• [Task instructions] Would you please transcribe, exactly as written, the lines of the entries below starting at the one that holds "cabourg et deauville pour les cures" and ending at the one that holds "NUTREX LIPO 6", both included?
Start of Data to use
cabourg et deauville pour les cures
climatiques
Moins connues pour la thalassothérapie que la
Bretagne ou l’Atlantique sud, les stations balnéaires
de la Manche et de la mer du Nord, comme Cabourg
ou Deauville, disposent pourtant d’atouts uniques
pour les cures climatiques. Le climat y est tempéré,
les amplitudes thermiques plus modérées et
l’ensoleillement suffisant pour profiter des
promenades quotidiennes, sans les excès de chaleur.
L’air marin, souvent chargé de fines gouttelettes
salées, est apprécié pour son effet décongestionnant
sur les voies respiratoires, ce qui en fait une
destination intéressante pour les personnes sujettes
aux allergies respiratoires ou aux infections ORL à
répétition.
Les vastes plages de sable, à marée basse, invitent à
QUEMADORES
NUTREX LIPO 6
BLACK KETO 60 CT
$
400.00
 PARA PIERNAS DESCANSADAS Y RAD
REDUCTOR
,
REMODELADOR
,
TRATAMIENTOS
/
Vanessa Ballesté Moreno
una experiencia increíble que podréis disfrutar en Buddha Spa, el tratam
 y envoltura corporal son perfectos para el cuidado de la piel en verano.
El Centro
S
End of Data to use
Start of Data to use
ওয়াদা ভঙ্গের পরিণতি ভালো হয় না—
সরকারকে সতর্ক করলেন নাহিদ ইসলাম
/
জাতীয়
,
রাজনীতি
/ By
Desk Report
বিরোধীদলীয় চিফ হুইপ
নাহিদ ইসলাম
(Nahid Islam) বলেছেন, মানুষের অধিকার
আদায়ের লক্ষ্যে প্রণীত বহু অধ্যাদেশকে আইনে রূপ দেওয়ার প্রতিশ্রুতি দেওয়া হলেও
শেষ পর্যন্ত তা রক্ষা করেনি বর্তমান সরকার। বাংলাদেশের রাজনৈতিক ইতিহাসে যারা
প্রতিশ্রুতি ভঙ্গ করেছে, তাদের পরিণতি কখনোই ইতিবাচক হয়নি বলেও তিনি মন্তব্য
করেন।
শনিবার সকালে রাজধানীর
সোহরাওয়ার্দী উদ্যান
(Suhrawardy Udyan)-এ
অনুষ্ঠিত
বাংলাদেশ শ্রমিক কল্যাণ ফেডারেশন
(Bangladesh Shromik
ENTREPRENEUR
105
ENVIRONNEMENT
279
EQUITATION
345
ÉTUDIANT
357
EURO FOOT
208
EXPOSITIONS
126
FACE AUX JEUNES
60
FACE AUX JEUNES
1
End of Data to use
• [Final answer]
cabourg et deauville pour les cures
climatiques
Moins connues pour la thalassothérapie que la
Bretagne ou l’Atlantique sud, les stations balnéaires
de la Manche et de la mer du Nord, comme Cabourg
ou Deauville, disposent pourtant d’atouts uniques
pour les cures climatiques. Le climat y est tempéré,
les amplitudes thermiques plus modérées et
l’ensoleillement suffisant pour profiter des
promenades quotidiennes, sans les excès de chaleur.
L’air marin, souvent chargé de fines gouttelettes
salées, est apprécié pour son effet décongestionnant
sur les voies respiratoires, ce qui en fait une
destination intéressante pour les personnes sujettes
aux allergies respiratoires ou aux infections ORL à
répétition.
Les vastes plages de sable, à marée basse, invitent à
QUEMADORES
NUTREX LIPO 6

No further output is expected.